On Tuesday, March 3, a small group of Macalester students received an email from Associate Vice President of Admissions and Financial Aid Brian Lindeman ’89 titled “In Saint Paul for spring break? Mac Money is available to you.”
The email went on to describe a new initiative Macalester is implementing during the upcoming spring break which will help students in need access food without spending money at The Grille every day.
This initiative provides a small group of students with $176 in Mac Money which will be applied to their accounts the morning of March 14. This money can be used at The Grille or campus vending machines throughout the break. Any unused balance will be removed from student accounts on the morning of March 22.
According to the email sent to this group, the hours of The Grille will also be extended during the break. It will be open from 7:30 a.m.-6:00 p.m. every day from March 14-21. Normal hours will resume on March 22.
“All the credit goes to MCSG because they are definitely the ones that brought this forward to us,” Associate Vice President for Finance Patricia Langer said. We had some good conversations with them.”
Vice President and Student Services and Relations Committee chair Fatiya Kedir ’21 and Financial Affairs Committee member Jason Kohn ’20 spearheaded this project. Both were a part of the MCSG group which submitted a resolution to Bon Appétit and the college last semester, asking for meal swipes to be accessible during spring break.
Kedir and Kohn met with the committee including Langer and representatives from Bon Appétit, to discuss their vision. After this meeting, and looking at peer schools’ programs, the committee decided on the Mac Money plan.
“The plan that we moved forward with is one that seemed to be pretty popular [among peer institutions] and worked well,” Langer said. “It achieved the goal of providing a currency that is already used — since anonymity is something that was really important to MCSG.”
In past years during the break, Cafe Mac, the Loch, Scotty’s and the Atrium all closed on Friday. After that, the only food available on campus from Bon Appétit was at The Grille, which was only open during the weekdays from 8:00 a.m.-1:00 p.m. While students were able to use Flex Points, meal swipes are not available over the break.
For students who can’t afford a flight home, this can be a large financial burden.
“Spring break can be a challenge because Café Mac and other campus food outlets are not available,” Lindeman wrote in the email to the group of students. “Macalester will take a step toward meeting this challenge during spring break 2020.”
According to Langer, the college calculated what a full meal would cost, twice a day at The Grille, and came up with $176 — a significant financial burden for students who stay on campus during break.
“The idea was to fund two meals a day,” Langer said. “So we asked Bon Appétit: if somebody gets essentially a full meal — sandwich, a side, a beverage, a cookie — what does that cost? We multiplied it by two, times eight and that’s how we ended up with our number.”
After deciding on a currency and amount, the committee bumped the proposal to the financial aid office so they could identify the students who would have access.
“My staff has no visibility into student need, so we reached out to financial aid and asked them to identify the students that would be most appropriate for this program,” Langer said.

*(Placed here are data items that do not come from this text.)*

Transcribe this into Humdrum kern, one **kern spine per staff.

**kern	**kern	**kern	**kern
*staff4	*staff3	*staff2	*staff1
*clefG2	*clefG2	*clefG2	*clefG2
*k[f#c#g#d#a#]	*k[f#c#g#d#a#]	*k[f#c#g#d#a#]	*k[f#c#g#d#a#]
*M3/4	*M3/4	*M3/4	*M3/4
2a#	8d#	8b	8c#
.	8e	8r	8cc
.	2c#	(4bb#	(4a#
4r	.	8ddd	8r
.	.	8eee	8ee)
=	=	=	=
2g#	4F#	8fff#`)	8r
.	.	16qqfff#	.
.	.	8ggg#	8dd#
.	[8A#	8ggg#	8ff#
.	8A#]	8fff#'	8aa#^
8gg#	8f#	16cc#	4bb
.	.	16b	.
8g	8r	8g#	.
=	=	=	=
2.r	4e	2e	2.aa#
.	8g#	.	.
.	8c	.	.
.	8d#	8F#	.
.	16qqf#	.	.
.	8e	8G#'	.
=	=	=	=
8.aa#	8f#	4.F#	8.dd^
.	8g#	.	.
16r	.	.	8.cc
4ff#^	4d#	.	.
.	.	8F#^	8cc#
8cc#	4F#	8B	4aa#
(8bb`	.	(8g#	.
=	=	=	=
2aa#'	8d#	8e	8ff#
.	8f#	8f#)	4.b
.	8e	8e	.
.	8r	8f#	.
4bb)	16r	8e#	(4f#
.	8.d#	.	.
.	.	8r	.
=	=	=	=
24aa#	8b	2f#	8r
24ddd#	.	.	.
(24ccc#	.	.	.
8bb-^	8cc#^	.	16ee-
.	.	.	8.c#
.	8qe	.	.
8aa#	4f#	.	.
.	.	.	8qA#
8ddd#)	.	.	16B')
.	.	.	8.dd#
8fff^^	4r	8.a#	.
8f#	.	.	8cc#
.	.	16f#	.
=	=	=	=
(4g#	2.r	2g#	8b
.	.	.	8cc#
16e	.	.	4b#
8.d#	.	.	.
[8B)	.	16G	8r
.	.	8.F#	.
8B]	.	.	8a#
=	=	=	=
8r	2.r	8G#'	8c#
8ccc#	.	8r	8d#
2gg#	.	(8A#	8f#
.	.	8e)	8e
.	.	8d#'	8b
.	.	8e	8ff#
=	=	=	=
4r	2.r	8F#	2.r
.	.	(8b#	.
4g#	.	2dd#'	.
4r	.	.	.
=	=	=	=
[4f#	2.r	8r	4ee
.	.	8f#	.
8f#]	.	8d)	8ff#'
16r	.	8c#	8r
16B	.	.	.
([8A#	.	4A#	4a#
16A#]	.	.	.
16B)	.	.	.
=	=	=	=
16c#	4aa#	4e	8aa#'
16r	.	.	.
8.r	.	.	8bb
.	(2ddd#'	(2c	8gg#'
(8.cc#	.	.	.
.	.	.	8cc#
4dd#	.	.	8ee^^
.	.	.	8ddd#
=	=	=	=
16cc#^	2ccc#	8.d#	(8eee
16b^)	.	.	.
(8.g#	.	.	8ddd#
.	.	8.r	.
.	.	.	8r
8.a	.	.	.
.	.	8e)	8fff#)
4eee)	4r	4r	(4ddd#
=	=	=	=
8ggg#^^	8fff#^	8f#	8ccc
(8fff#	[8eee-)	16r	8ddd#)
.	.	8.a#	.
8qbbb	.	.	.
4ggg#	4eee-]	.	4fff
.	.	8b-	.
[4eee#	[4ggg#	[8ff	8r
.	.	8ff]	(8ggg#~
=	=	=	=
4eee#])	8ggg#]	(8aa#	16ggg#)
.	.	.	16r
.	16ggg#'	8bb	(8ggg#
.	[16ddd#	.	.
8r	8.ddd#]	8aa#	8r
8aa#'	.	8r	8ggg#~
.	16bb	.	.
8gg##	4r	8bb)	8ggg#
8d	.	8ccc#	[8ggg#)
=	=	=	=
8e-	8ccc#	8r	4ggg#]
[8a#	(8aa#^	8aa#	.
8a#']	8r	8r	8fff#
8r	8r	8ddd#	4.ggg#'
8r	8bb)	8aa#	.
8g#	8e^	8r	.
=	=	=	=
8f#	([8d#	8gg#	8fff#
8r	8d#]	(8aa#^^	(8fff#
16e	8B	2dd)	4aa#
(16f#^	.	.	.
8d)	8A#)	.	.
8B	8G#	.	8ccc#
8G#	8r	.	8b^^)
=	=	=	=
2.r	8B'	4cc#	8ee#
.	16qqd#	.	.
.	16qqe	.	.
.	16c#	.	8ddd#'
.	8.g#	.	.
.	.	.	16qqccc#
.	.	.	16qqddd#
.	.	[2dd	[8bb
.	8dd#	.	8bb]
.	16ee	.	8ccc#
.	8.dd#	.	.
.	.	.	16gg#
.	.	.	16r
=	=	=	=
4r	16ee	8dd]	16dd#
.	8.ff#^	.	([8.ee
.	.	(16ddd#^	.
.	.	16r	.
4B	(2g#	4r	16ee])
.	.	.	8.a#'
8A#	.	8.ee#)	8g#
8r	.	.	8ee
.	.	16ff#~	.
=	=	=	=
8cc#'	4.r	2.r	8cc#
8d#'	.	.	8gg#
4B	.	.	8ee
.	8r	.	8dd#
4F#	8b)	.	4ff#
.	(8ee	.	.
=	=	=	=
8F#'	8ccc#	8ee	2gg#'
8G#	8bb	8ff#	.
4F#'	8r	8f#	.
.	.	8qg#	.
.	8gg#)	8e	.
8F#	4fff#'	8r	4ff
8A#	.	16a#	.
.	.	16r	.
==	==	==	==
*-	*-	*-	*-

Lindeman and the financial aid office worked to pull together a list of students who would benefit most from this program.
“We essentially targeted the same group of students who are offered the option to charge their textbooks in the bookstore,” Lindeman said. “So it’s probably between 20 and 25 percent of students who are currently enrolled and roughly equivalent to students who are eligible for federal Pell Grants… We also include other students who are sort of in the same financial situation.”
Neither Langer nor Lindeman knew of prior programs offered during spring break to ease this financial burden for students. Langer and business services hope to use the data from this spring break to decide what future steps should be taken.
“Our plan is to look at the data once spring break is over and figure out if this was successful,” Langer said. “Does it seem like this was well used?
“We’ll have conversations afterward to figure out what to do next because it is a first time,” she continued. “I think it would be inaccurate to think that there would never be anything again because clearly this is a gap. Otherwise we wouldn’t be doing this.”